What is connection-scoped caching in the Responses API?

It’s a server-side optimization where the KV cache computed during model inference is kept alive for the duration of a WebSocket session. This means the model doesn’t have to reprocess unchanged context on every new turn, which cuts time-to-first-token in long agent loops.

Do I need to rewrite my existing Responses API integration to use WebSockets?

Not necessarily — traditional HTTP requests still work. But if you’re building multi-step agents or long-running loops, migrating to WebSocket-based sessions is where you’ll see meaningful latency improvements. OpenAI’s documentation should be the first stop for implementation details.

Is this available to all API users or just Codex?

OpenAI’s post frames this as a Responses API capability, not a Codex-exclusive feature. Developers building their own agents on top of the Responses API should be able to adopt the same WebSocket pattern that Codex uses internally.

How does this compare to what Google or Anthropic offer?

Google’s Gemini API and Anthropic’s Claude API both support streaming responses, but neither has publicly announced connection-scoped KV cache persistence tied to WebSocket sessions in the way OpenAI has described here. That said, all three companies are iterating quickly on infrastructure for agentic use cases, so the gap may narrow.

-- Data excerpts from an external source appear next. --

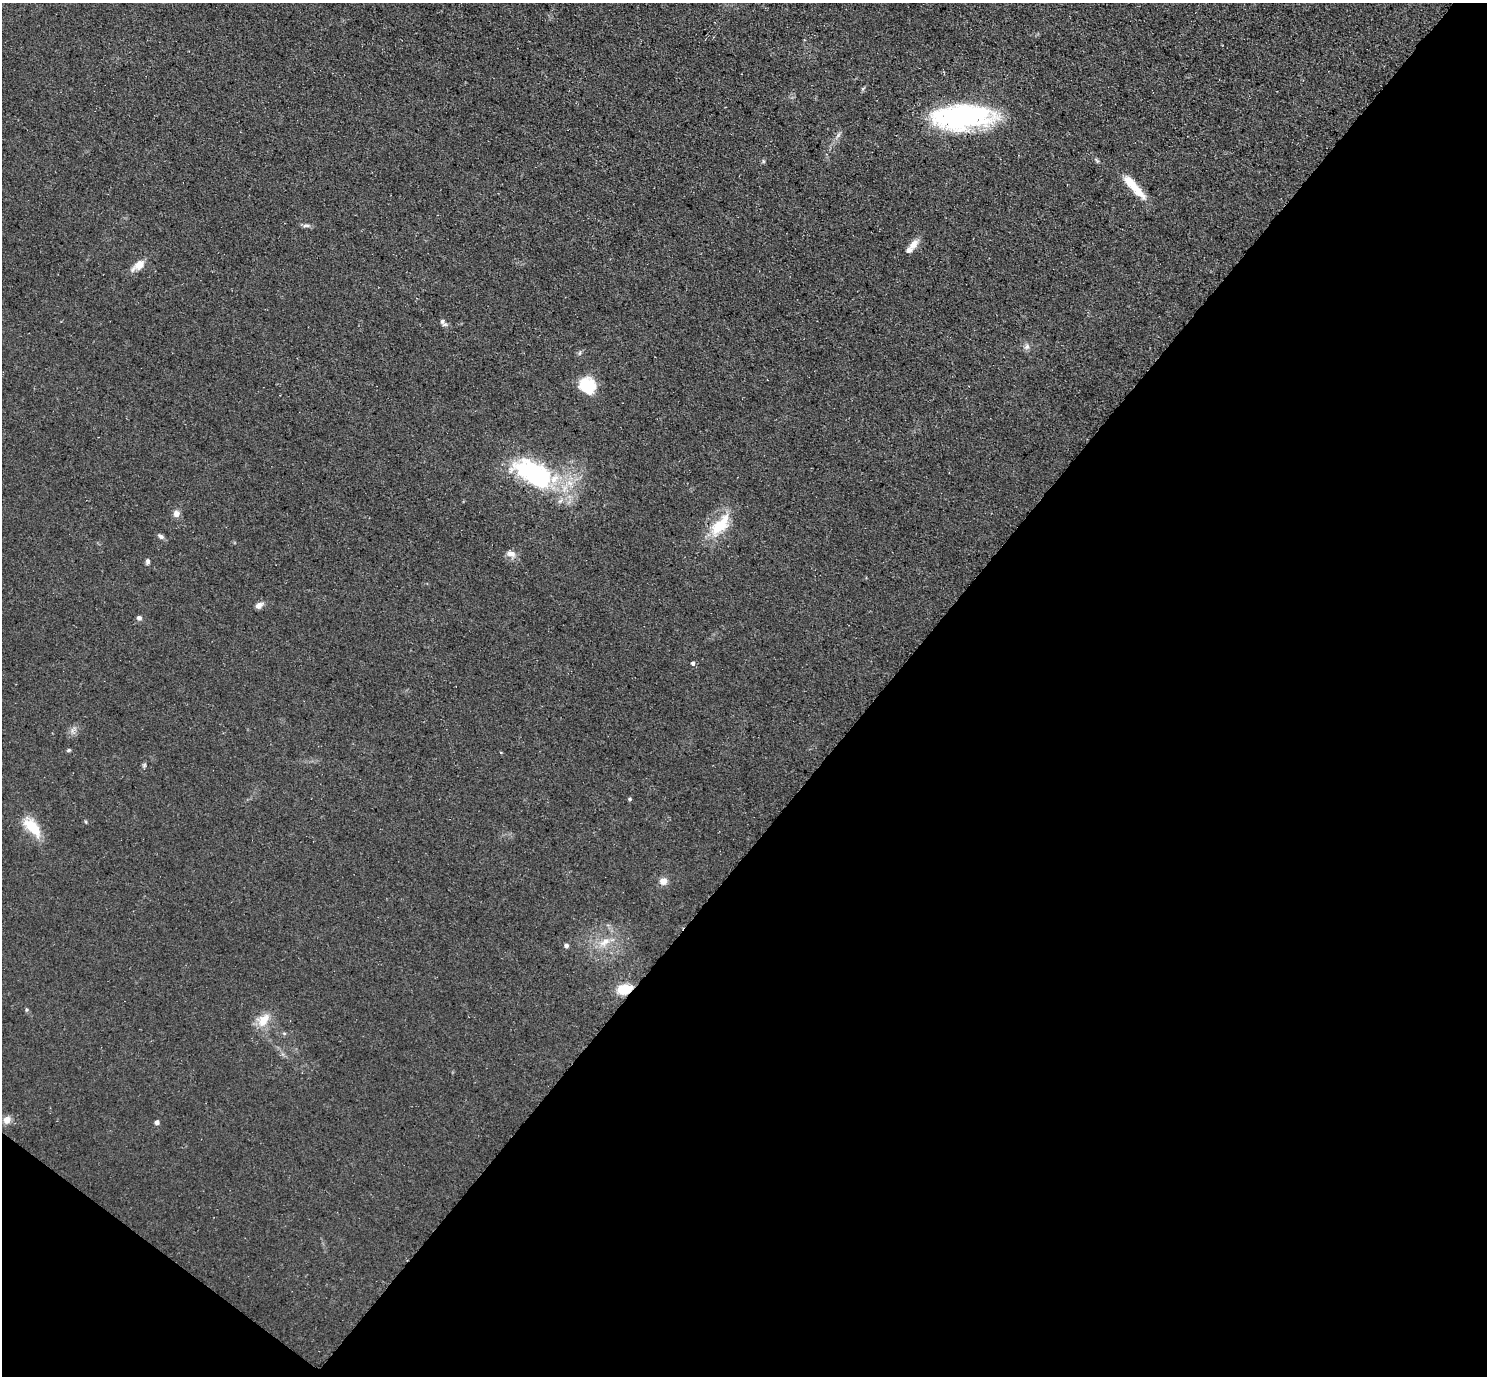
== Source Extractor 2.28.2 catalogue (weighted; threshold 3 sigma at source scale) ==
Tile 15 of 4 x 4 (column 3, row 4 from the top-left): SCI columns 2971-4455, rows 154-1527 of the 5939 x 5943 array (HDU 1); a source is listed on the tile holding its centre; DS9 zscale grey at full resolution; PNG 1489 x 1378 px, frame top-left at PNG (2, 3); no overlay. Shown black and unused: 43% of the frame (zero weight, under 3 of 5 exposures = <1% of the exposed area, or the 3 px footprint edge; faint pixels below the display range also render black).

OpenAI has essentially turned its own products into a live stress test for its API infrastructure — and then published what it learned. That’s a healthy pattern. As agents get more capable and more widely deployed, the engineering work underneath them becomes as important as the models themselves. The expansion of Codex with computer use, browsing, and memory means these sessions are only going to get longer and more complex. Getting the plumbing right now is smart. I’d expect to see connection-scoped caching and WebSocket-first patterns become table stakes across the major AI API providers within the next year or two.